Structural Communication between the E. coli Chaperones DnaK and Hsp90

The 70 kDa and 90 kDa heat shock proteins Hsp70 and Hsp90 are two abundant and highly conserved ATP-dependent molecular chaperones that participate in the maintenance of cellular homeostasis. In Escherichia coli, Hsp90 (Hsp90(Ec)) and Hsp70 (DnaK) directly interact and collaborate in protein remodeling. Previous work has produced a model of the direct interaction of both chaperones. The locations of the residues involved have been confirmed and the model has been validated. In this study, we investigate the allosteric communication between Hsp90(Ec) and DnaK and how the chaperones couple their conformational cycles. Using elastic network models (ENM), normal mode analysis (NMA), and a structural perturbation method (SPM) of asymmetric and symmetric DnaK-Hsp90(Ec), we extract biologically relevant vibrations and identify residues involved in allosteric signaling. When one DnaK is bound, the dominant normal modes favor biological motions that orient a substrate protein bound to DnaK within the substrate/client binding site of Hsp90(Ec) and release the substrate from the DnaK substrate binding domain.

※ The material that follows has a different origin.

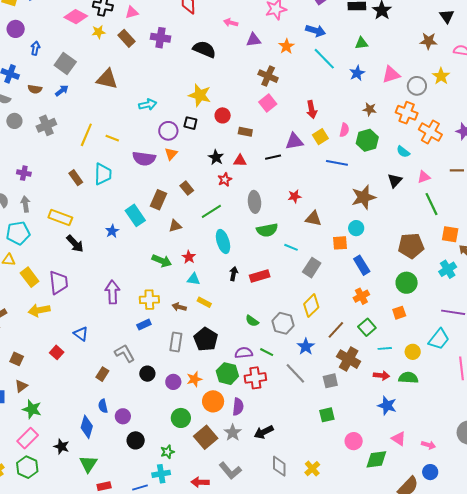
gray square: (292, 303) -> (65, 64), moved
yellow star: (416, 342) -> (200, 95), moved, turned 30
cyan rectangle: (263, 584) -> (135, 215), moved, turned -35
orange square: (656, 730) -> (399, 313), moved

The presence of one DnaK molecule stabilizes the entire Hsp90(Ec) protomer to which it is bound. Conversely, the symmetric model of DnaK binding results in steric clashes of DnaK molecules and suggests that the Hsp90 Ec and DnaK chaperone cycles operate independently. Together, this data supports an asymmetric binding of DnaK to Hsp90(Ec).

Automated summary

This study investigated the allosteric communication between Hsp90(Ec) and DnaK, as well as how the chaperones couple their conformational cycles. The findings support an asymmetric binding of DnaK to Hsp90(Ec), suggesting that the chaperone cycles of Hsp90(Ec) and DnaK operate independently.